** STUDY MATERIAL follows **

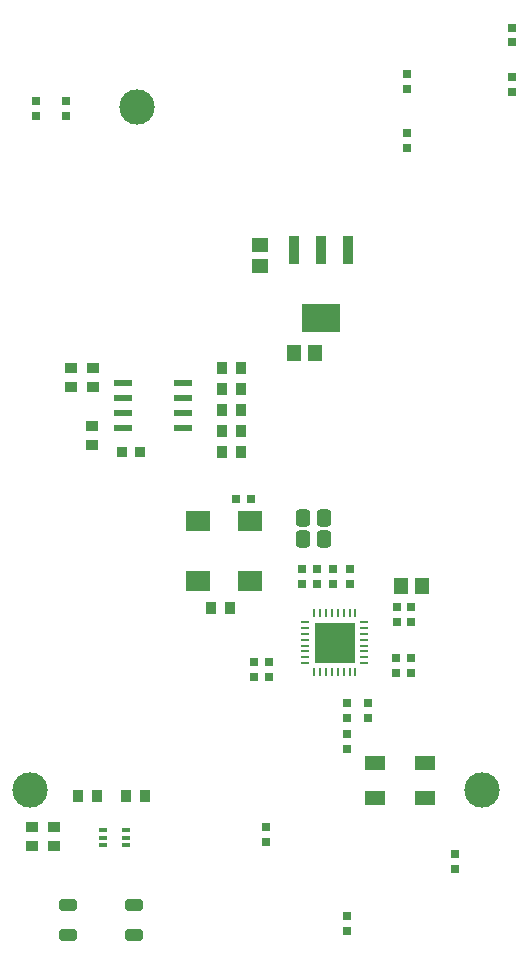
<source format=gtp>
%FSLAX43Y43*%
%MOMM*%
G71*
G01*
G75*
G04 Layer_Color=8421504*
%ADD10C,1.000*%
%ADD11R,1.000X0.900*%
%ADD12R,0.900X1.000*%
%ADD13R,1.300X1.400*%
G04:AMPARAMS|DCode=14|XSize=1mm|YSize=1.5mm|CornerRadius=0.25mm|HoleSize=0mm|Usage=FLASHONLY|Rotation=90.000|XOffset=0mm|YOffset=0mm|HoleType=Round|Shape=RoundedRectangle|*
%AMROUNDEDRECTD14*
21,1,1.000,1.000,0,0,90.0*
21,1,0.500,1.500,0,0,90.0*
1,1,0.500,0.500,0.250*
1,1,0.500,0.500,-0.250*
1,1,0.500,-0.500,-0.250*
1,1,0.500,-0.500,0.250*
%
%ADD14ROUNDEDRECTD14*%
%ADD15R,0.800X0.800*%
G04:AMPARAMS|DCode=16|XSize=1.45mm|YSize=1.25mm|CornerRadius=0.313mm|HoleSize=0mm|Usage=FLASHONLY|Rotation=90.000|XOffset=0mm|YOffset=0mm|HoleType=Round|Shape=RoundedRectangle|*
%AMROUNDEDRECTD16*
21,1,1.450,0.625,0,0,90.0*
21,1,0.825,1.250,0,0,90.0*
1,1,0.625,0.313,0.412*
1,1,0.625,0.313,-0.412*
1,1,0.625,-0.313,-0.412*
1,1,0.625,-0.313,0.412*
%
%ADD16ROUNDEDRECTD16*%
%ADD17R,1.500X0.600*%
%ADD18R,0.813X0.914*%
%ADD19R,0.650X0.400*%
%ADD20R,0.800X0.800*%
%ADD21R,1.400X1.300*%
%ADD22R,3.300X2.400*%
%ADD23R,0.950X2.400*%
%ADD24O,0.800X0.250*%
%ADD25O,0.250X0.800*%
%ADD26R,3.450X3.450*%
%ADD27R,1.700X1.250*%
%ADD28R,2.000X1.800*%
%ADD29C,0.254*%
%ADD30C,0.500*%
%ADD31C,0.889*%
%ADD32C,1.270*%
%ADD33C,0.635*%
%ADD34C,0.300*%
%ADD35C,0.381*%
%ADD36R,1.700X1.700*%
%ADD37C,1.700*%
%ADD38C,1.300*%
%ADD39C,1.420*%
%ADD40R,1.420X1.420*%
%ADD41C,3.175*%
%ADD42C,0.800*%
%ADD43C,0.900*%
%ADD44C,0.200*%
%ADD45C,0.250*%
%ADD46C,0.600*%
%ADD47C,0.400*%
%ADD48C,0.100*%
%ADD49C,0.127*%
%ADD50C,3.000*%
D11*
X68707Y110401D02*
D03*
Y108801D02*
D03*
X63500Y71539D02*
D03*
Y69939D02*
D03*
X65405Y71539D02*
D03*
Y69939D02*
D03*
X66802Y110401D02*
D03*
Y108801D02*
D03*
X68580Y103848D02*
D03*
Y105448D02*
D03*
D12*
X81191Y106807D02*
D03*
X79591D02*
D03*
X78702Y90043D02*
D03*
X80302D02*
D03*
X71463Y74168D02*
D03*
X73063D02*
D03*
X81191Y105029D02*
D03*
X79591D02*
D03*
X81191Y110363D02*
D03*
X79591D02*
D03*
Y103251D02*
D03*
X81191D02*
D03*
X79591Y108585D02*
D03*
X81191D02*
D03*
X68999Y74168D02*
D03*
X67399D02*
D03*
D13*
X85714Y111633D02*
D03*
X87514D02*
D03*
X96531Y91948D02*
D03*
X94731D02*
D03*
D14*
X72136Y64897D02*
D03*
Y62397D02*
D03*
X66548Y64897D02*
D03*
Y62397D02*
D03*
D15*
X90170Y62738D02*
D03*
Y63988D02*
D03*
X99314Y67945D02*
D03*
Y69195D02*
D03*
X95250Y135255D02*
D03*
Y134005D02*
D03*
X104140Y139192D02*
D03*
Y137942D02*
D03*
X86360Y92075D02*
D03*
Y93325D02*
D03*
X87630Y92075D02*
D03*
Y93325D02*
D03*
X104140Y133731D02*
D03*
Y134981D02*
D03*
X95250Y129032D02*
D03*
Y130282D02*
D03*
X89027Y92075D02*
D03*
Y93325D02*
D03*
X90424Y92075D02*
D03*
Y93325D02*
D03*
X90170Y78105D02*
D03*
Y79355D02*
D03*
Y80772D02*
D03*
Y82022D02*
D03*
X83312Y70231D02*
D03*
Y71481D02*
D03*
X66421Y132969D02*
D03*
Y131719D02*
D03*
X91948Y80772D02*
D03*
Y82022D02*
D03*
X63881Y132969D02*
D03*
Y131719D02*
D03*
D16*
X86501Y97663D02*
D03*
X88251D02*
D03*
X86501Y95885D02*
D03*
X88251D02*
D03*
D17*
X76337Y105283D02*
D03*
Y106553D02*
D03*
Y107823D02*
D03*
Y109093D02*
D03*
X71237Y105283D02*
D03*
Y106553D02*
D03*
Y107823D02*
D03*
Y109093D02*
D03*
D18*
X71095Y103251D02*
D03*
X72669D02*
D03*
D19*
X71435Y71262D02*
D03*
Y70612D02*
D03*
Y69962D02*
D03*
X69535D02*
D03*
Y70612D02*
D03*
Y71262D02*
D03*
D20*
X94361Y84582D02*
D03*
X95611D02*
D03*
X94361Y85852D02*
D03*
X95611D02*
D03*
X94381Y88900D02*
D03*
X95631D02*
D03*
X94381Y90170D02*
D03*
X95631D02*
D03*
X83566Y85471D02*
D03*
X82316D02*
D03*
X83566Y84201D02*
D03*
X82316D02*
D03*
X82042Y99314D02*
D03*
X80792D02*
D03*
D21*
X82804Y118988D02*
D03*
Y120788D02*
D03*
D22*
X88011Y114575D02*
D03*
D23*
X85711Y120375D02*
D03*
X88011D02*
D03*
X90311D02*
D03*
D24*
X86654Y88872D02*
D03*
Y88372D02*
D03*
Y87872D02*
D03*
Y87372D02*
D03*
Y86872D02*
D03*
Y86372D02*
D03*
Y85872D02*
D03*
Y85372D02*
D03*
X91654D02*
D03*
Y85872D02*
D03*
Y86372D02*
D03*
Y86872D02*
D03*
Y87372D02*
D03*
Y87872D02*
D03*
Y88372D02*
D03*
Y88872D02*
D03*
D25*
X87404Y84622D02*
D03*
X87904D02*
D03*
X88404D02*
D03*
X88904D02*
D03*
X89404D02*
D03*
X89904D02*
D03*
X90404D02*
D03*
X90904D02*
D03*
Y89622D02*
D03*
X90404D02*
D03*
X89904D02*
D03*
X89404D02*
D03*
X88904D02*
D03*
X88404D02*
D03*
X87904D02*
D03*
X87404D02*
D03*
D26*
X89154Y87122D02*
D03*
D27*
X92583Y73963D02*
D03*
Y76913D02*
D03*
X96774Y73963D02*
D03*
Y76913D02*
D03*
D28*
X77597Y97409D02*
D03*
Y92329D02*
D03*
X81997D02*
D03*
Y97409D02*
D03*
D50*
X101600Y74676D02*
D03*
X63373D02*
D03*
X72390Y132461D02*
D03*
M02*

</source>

** End of STUDY MATERIAL **
** STUDY MATERIAL follows **

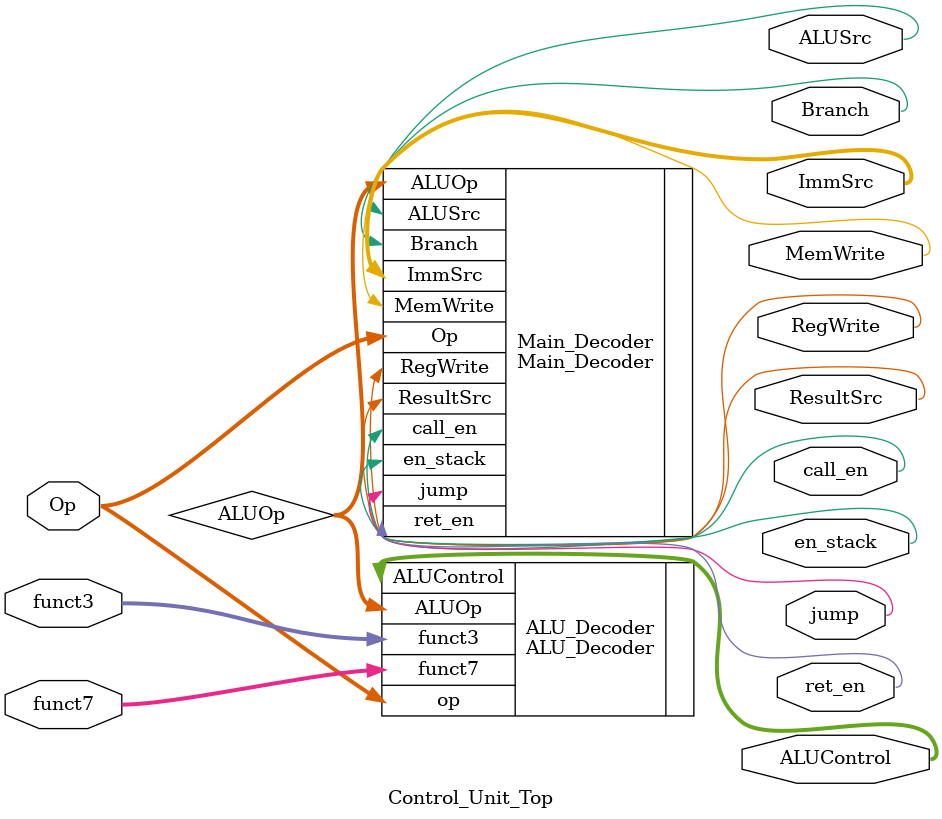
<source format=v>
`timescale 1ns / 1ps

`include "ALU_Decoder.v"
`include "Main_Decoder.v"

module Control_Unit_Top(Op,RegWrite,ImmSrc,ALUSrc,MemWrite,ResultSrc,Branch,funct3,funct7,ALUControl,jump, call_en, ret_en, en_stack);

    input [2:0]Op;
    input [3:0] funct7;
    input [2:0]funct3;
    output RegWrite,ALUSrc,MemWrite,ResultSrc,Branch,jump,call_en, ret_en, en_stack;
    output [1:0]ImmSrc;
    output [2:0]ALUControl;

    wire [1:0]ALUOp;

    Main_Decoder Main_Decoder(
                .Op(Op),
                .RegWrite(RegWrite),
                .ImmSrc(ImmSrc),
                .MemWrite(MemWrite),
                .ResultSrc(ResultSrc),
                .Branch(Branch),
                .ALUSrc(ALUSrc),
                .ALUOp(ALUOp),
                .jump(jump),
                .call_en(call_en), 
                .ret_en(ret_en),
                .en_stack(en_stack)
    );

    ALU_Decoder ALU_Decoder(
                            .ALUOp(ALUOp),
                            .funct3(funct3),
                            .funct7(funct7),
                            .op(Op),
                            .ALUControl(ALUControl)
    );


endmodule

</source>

** End of STUDY MATERIAL **

Your answer should be every line from the material above in which the word "Rotation" appears.

## EXPECTED ANSWER:
G04:AMPARAMS|DCode=14|XSize=1mm|YSize=1.5mm|CornerRadius=0.25mm|HoleSize=0mm|Usage=FLASHONLY|Rotation=90.000|XOffset=0mm|YOffset=0mm|HoleType=Round|Shape=RoundedRectangle|*
G04:AMPARAMS|DCode=16|XSize=1.45mm|YSize=1.25mm|CornerRadius=0.313mm|HoleSize=0mm|Usage=FLASHONLY|Rotation=90.000|XOffset=0mm|YOffset=0mm|HoleType=Round|Shape=RoundedRectangle|*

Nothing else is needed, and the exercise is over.